That's a typical connectedness argument. As pointed out by muzzlator, fix a point $x$ in $\Omega$ your open connected subset. Then consider $\Omega_x$ the set of points in $\Omega$ which are path connected to $x$ within $\Omega$. This is nonempty as $x$ belongs to it. This is open in $\Omega$ by local path connectedness. And by local path connectedness again, it is easily seen that the complement $\Omega\setminus\Omega_x$ is open in $\Omega$. So $\Omega_x$ is a nonempty open/closed subset of $\Omega$. Thus $\Omega_x=\Omega$. Note that the fact that $\Omega$ is open is implicitly used in both steps.
If you have Munkres (2nd ed.): Thm 25.4 states:
A space $X$ is locally path-connected iff for every open set $U$ of $X$, each path-component of $U$ is open in $X$.
So if indeed $U$ is open and connected it has (as all spaces) a decomposition into path-components, which are open in $X$ and thus open in $U$ too, and by being a partition, they are also closed (the complement is also a union of open sets) in $U$. So by connectedness there can be only one path-component.

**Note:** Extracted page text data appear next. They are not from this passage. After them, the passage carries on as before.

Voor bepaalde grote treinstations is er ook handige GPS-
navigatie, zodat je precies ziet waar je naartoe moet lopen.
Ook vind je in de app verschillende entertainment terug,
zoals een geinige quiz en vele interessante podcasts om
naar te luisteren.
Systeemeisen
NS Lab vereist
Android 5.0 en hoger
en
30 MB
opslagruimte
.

25.5 even says (part 2 of it)
If $X$ is a topological space, and $X$ is locally path-connected, its components and path-components coincide.
Apply this to $X=U$ (which is locally path-connected as an open subspace of a locally path-connected space) and you're done right away.

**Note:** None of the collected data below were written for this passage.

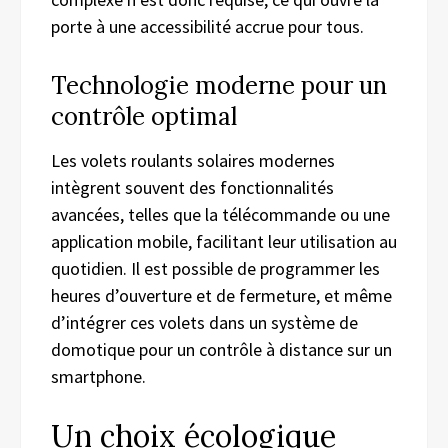
porte à une accessibilité accrue pour tous.
Technologie moderne pour un
contrôle optimal
Les volets roulants solaires modernes
intègrent souvent des fonctionnalités
avancées, telles que la télécommande ou une
application mobile, facilitant leur utilisation au
quotidien. Il est possible de programmer les
heures d’ouverture et de fermeture, et même
d’intégrer ces volets dans un système de
domotique pour un contrôle à distance sur un
smartphone.
Un choix écologique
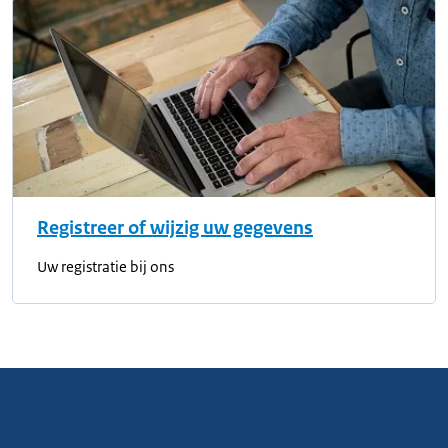
Registreer of wijzig uw gegevens
Uw registratie bij ons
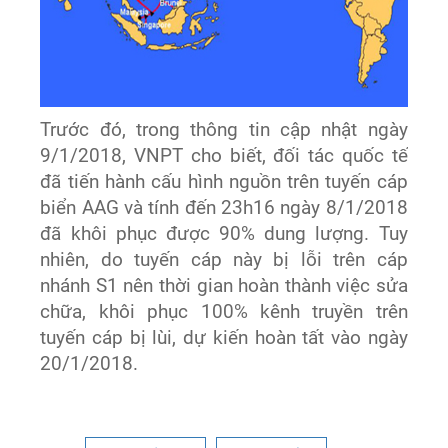
Trước đó, trong thông tin cập nhật ngày
9/1/2018, VNPT cho biết, đối tác quốc tế
đã tiến hành cấu hình nguồn trên tuyến cáp
biển AAG và tính đến 23h16 ngày 8/1/2018
đã khôi phục được 90% dung lượng. Tuy
nhiên, do tuyến cáp này bị lỗi trên cáp
nhánh S1 nên thời gian hoàn thành việc sửa
chữa, khôi phục 100% kênh truyền trên
tuyến cáp bị lùi, dự kiến hoàn tất vào ngày
20/1/2018.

Note, this is assuming you use the same definition of local path-connectedness as Munkres does (which is non-standard): every neighbourhood $U$ of $x$ contains a path-connected neighbourhood $V$ of $x$.
The definition in e.g. Engelking is:
for every open set $U$ and every $x \in U$ there is an open neighbourhood $V$ of $x$ such that for any $y \in V$ there is a path $p: [0,1] \to U$ connecting $x$ to $y$.

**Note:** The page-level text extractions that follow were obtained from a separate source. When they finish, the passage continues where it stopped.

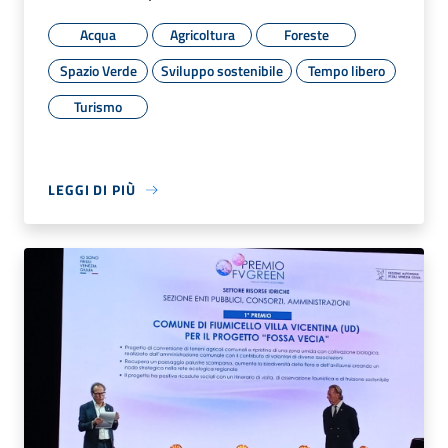
Acqua
Agricoltura
Foreste
Spazio Verde
Sviluppo sostenibile
Tempo libero
Turismo
LEGGI DI PIÙ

Note that $V$ is not supposed to be itself path-connected, as Munkres does. So the latter has a stronger notion, so maybe this fact only holds for the stronger notion; at least the proof does.
Best Answer
Compactness of certain sets is not needed.
For the first part of your question you will find an answer in Definition of locally pathwise connected. But for the sake of completeness let us prove once more that the following are equivalent:
(1) $X$ is locally connected (locally path connected), i.e. has a base consisting of open connected (open path connected) sets.
(2) Components (path components) of open sets are open.
(1) $\Rightarrow$ (2): Let $\mathcal{B}$ be a base for $X$ consisting of open connected (open path connected) sets. Let $U \subset X$ be open and $C$ be a component (path component) of $X$. Consider $x \in C$. By assumption there exists $V \in \mathcal{B}$ such that $x \in V \subset U$. Since $V \cap C \ne \emptyset$, we see that $V \cup C$ is a connected (path connected) subset of $U$ which contains $C$. By definiton of $C$ we see that $V \cup C = C$, i.e. $V \subset C$. Hence $C = \bigcup_{V \in \mathcal{B}, V \subset C} V$. In particular, $C$ is open in $X$.
(2) $\Rightarrow$ (1): Let $U \subset X$ be open. For any $x \in U$ the component (path component) of $U$ containing $x$ is open, hence $U$ is the union of open connected (open path connected) sets.
Now, if $X$ is locally path connected, then it is also locally connected. Hence components and path components of open sets are open. Moreover, components and path components of open sets agree (this applies in particular to $X$ itself). To see this, consider an open $U \subset X$. Each path component $C$ of $U$ is contained in a component $C'$ of $U$. Assume $C \subsetneqq C'$. Let $C_\alpha$ be the path components of $C'$. They are again open, and we must have more than one. Then $C'$ can be decomposed as the disjoint union of two non-empty open sets (e.g. $C_{\alpha_0}$ and $\bigcup_{\alpha \ne \alpha_0} C_\alpha$). This means that $C'$ is not connected, a contradiction. We conclude $C = C'$.